Wednesday, 9 November 2011

Roger Hill


Roger Hill


“Roger had a pretty Rock and Roll lifestyle, but more the Chuck Berry, Keith Richards end of the spectrum, with the musical ability to back it up” (Steve Gibbons)


It is with sadness that Rock Legacy notes the passing of Roger Hill, a supremely talented guitarist who has rightly been called “legendary”. Some of his contribution to music, who he was and where he fits in, is recorded here.
His career spanned many decades and he played with some of the best names in the business, among them, Stéphane Grappelli, Chris Barber, Fairport Convention and Steve Gibbons. He was best man at Dave Pegg’s wedding in Birmingham and played at Peggy’s 60th birthday party.

Dave Pegg:
I was in a group called The Uglys with Roger and a lot of things that have happened in my life are a result of Roger being such a great guitarist.
Roger was a great friend. The day that I got married, Roger turned up in The Uglys’ van, which used to belong to The Moody Blues. It was covered in lipstick. He arrived on Broad Street, a little late, wearing a British Beer Drinking Team T shirt.
I went for an audition with The Uglys – I used to play guitar and I did the audition at the Carlton Ballroom in Birmingham. I saw Roger in the queue of people before me and I thought, “Oh, I’ve had it”, because he was much better than me as a guitarist. And of course, Roger got the job. And on the way out of the club, Steve Gibbons said, “Oh, our bass player is leaving, Dave, if you can play the bass you can have the gig.” It kind of changed my life really because I became a bass guitar player and I still am. As a result of becoming a bass player I went on to join Fairport Convention and eventually Jethro Tull. Cropredy probably wouldn’t be there if I hadn’t changed from guitar to bass, so indirectly I owe Roger my career!

Steve Gibbons:
Roger and I had known each other since the early Sixties because he joined The Uglys in ’66 but I had known him before from the Birmingham Band, The Redcaps and The Brumbeats and a London band called The Eagles. (not the American band) And then he joined us in The Uglys at the same time as Dave Pegg. Dave turned up for the audition – we were looking for a guitar player and a bass player – and I knew Dave as well. Dave was quite a prominent musician around Birmingham. He was 18 at the time and obviously going places as a guitar player, but we had already auditioned Roger about an hour before and he had passed with flying colours. We were quite pleased that he joined us because he could have had a job anywhere. He was very much into Django Reinhardt.


 Dave Pegg:
Roger was a fantastic “Hot Club de Paris” – style guitar player. He had a Maccaferri guitar, an original one and it was incredible. Roger’s brother Bob presented Stéphane Grappelli at the Alexandra Theatre when Grappelli did his first come-back tour. Roger was doing the sound for the gig and Stéphane Grappelli was over the moon with the sound and asked Bob if he could meet Roger. Roger told Grappelli about the Maccaferri and Grappelli got Roger up on stage for the second half of the show and just stormed it. Stéphane was very very impressed with Roger’s playing. Roger went on to play with Chris Barber for many years after that, but he could play so many different styles.
He came and played with us in Fairport Convention for a while. There is a clip of Roger playing something from the Babbacombe Lee album on The Old Grey Whistle Test.
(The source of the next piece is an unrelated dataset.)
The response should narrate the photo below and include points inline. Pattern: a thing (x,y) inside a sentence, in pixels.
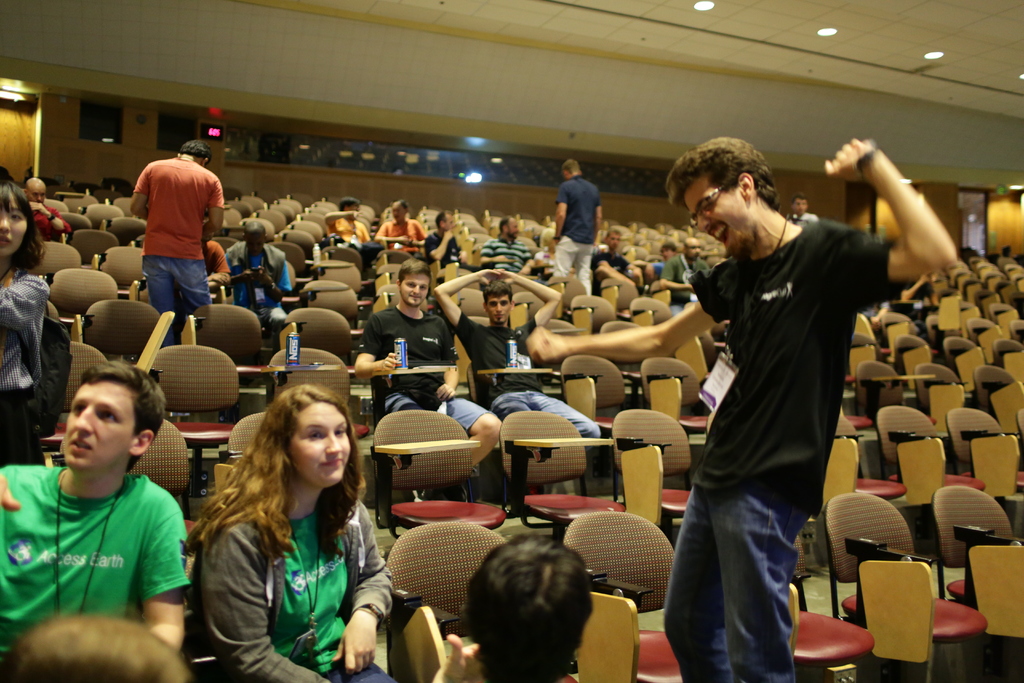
In this picture there are group of people (827,277) where few among them are sitting in chairs (347,323) and the remaining are standing.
Roger is playing the famous Maccaferri at the beginning of this song from Fairport Convention. It gets mysteriously swapped for a Fender bearing the words "Best Wishes, Eric Clapton" on it.



After 18 months with The Uglys, Roger Hill went on to form The Exception with Dave Pegg and Bugsy Eastwood which came out of the then current trend for blues oriented rock, championed by Cream and others. A single was recorded but another 18 months passed and Hill joined Chris Barber. The regimental discipline required for the Barber band, together with a frenetic tour schedule did not sit well with Hill’s temperament.

Here is a fine solo from Roger with the Chris Barber Band (comes in at about 1.15)He doesn't so much play the guitar as hypnotize it.




Steve Gibbons:
Roger left Chris Barber because he just couldn’t take all the travelling. It was pretty rigorous discipline. I saw them several times and Chris Barber was brilliant but he ran a very tight ship. Roger liked a drink and he liked a good time and he kept late hours and he had a nice relaxed attitude to life. Working with Chris Barber, you have to be on the metal every night and you couldn’t afford to backslide.
Roger was very much Birmingham based and he didn’t do a lot of travelling but that’s what he did with Chris Barber for five or six years.
He was an early starter, right in at the beginning of the Rock and Roll scene. What set him aside from most guitar players and most other musicians was his wonderful taste in music – he was well versed in Ray Charles and Chuck Berry and of course his love of Django. He loved great guitar players and they influenced his playing. I remember I had a great guitar player for a number of years, called Jock Evans – he’s a stunning player, very fast and clean – and the first time he went to see Roger he couldn’t believe it. He stood there and said, “I’ve never seen anyone play like that”.

In later years Roger Hill stayed based in Birmingham and had a residency at a venue called The Waterworks. Roger Hill spent the last ten years living as a bachelor, more recently with his elder brother Bob. His health had been deteriorating for some time, in particular with his hands and fingers.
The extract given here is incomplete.